GPU acceleration is now on by default and verified end-to-end on the Blackwell RTX 5050 (sm_120): - Ollama offloads 100% to GPU (log: library=CUDA compute=12.0, BLACKWELL_NATIVE_FP4=1). compose passes GPU via CDI (devices: nvidia.com/gpu=all) to both ollama and javis. - Whisper STT on GPU: faster-whisper>=1.1.0 + nvidia-cublas/cudnn cu12, LD_LIBRARY_PATH baked into the image. Verified float16 transcribe on sm_120; bridge auto-falls back to CPU when no GPU is present. - Model: default chat model -> qwen3:8b (best 8GB-VRAM tool-calling, ~5GB Q4). Embed stays nomic-embed-text. - README documents the host one-time setup (nvidia-container-toolkit + `nvidia-ctk cdi generate`) and GPU on/off. Verified: image builds; GPU visible in both containers via compose; ollama ps = 100% GPU; faster-whisper cuda OK + CPU fallback OK; bridge /health 200.

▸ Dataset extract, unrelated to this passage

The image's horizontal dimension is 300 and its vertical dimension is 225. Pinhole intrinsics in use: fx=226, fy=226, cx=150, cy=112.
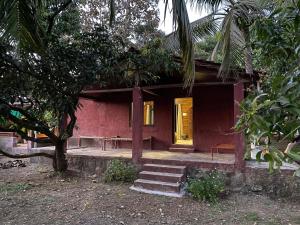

2026-06-09 15:49:21 +09:00
parent 25c77ac794
commit 0dbc0300d7
7 changed files with 61 additions and 22 deletions
--- a/.env.example
+++ b/.env.example
@@ -20,9 +20,10 @@ BRIDGE_HOST=127.0.0.1
 BRIDGE_PORT=8765
 JARVIS_BRAIN_ENABLED=1
 JARVIS_TTS_ENABLED=1
-# faster-whisper device/compute. On this RTX 5050 box: cuda / float16.
-WHISPER_DEVICE=auto
-WHISPER_COMPUTE_TYPE=auto
+# faster-whisper device/compute. GPU by default (RTX 5050 / sm_120, verified).
+# Falls back to CPU automatically if no GPU is passed to the container.
+WHISPER_DEVICE=cuda
+WHISPER_COMPUTE_TYPE=float16
 # Optional explicit Piper voice model (.onnx). If empty, the jarvis default is used.
 TTS_PIPER_MODEL_PATH=

@@ -32,7 +33,8 @@ TTS_PIPER_MODEL_PATH=
 # ---------------------------------------------------------------------------
 # In docker-compose this is overridden to http://ollama:11434 automatically.
 OLLAMA_BASE_URL=http://127.0.0.1:11434
-OLLAMA_CHAT_MODEL=llama3.1:8b
+# qwen3:8b — best 8GB-VRAM pick: strongest tool-calling, ~5GB Q4, fits the RTX 5050.
+OLLAMA_CHAT_MODEL=qwen3:8b
 OLLAMA_EMBED_MODEL=nomic-embed-text
 WHISPER_MODEL=small